Instructions for the task =>
Print all entries below exactly, without images.

Data listing =>
______________________________

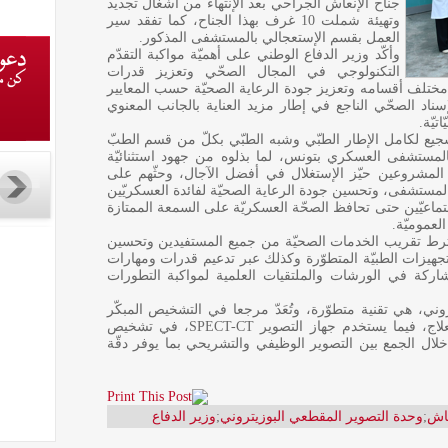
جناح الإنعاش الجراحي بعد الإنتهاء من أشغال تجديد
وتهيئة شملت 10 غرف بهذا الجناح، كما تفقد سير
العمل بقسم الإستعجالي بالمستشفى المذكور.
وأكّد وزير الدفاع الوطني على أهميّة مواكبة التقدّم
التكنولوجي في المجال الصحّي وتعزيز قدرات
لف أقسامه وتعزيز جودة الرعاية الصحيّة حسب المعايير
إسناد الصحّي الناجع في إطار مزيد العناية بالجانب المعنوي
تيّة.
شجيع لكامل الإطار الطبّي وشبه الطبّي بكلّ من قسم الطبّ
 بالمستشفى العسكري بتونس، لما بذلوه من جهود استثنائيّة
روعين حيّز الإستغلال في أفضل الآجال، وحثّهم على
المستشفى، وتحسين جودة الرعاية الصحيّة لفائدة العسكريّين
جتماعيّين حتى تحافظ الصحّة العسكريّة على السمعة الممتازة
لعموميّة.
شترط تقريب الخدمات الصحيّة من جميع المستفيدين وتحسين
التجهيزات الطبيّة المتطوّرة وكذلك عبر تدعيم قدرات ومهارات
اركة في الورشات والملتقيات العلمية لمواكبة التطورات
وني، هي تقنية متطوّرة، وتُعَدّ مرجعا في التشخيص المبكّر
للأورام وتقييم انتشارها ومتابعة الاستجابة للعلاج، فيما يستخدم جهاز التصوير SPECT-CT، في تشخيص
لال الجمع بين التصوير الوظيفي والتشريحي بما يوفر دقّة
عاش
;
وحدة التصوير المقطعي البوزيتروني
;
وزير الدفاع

______________________________

Task answer =>
جناح الإنعاش الجراحي بعد الإنتهاء من أشغال تجديد
وتهيئة شملت 10 غرف بهذا الجناح، كما تفقد سير
العمل بقسم الإستعجالي بالمستشفى المذكور.
وأكّد وزير الدفاع الوطني على أهميّة مواكبة التقدّم
التكنولوجي في المجال الصحّي وتعزيز قدرات
لف أقسامه وتعزيز جودة الرعاية الصحيّة حسب المعايير
إسناد الصحّي الناجع في إطار مزيد العناية بالجانب المعنوي
تيّة.
شجيع لكامل الإطار الطبّي وشبه الطبّي بكلّ من قسم الطبّ
 بالمستشفى العسكري بتونس، لما بذلوه من جهود استثنائيّة
روعين حيّز الإستغلال في أفضل الآجال، وحثّهم على
المستشفى، وتحسين جودة الرعاية الصحيّة لفائدة العسكريّين
جتماعيّين حتى تحافظ الصحّة العسكريّة على السمعة الممتازة
لعموميّة.
شترط تقريب الخدمات الصحيّة من جميع المستفيدين وتحسين
التجهيزات الطبيّة المتطوّرة وكذلك عبر تدعيم قدرات ومهارات
اركة في الورشات والملتقيات العلمية لمواكبة التطورات
وني، هي تقنية متطوّرة، وتُعَدّ مرجعا في التشخيص المبكّر
للأورام وتقييم انتشارها ومتابعة الاستجابة للعلاج، فيما يستخدم جهاز التصوير SPECT-CT، في تشخيص
لال الجمع بين التصوير الوظيفي والتشريحي بما يوفر دقّة
عاش
;
وحدة التصوير المقطعي البوزيتروني
;
وزير الدفاع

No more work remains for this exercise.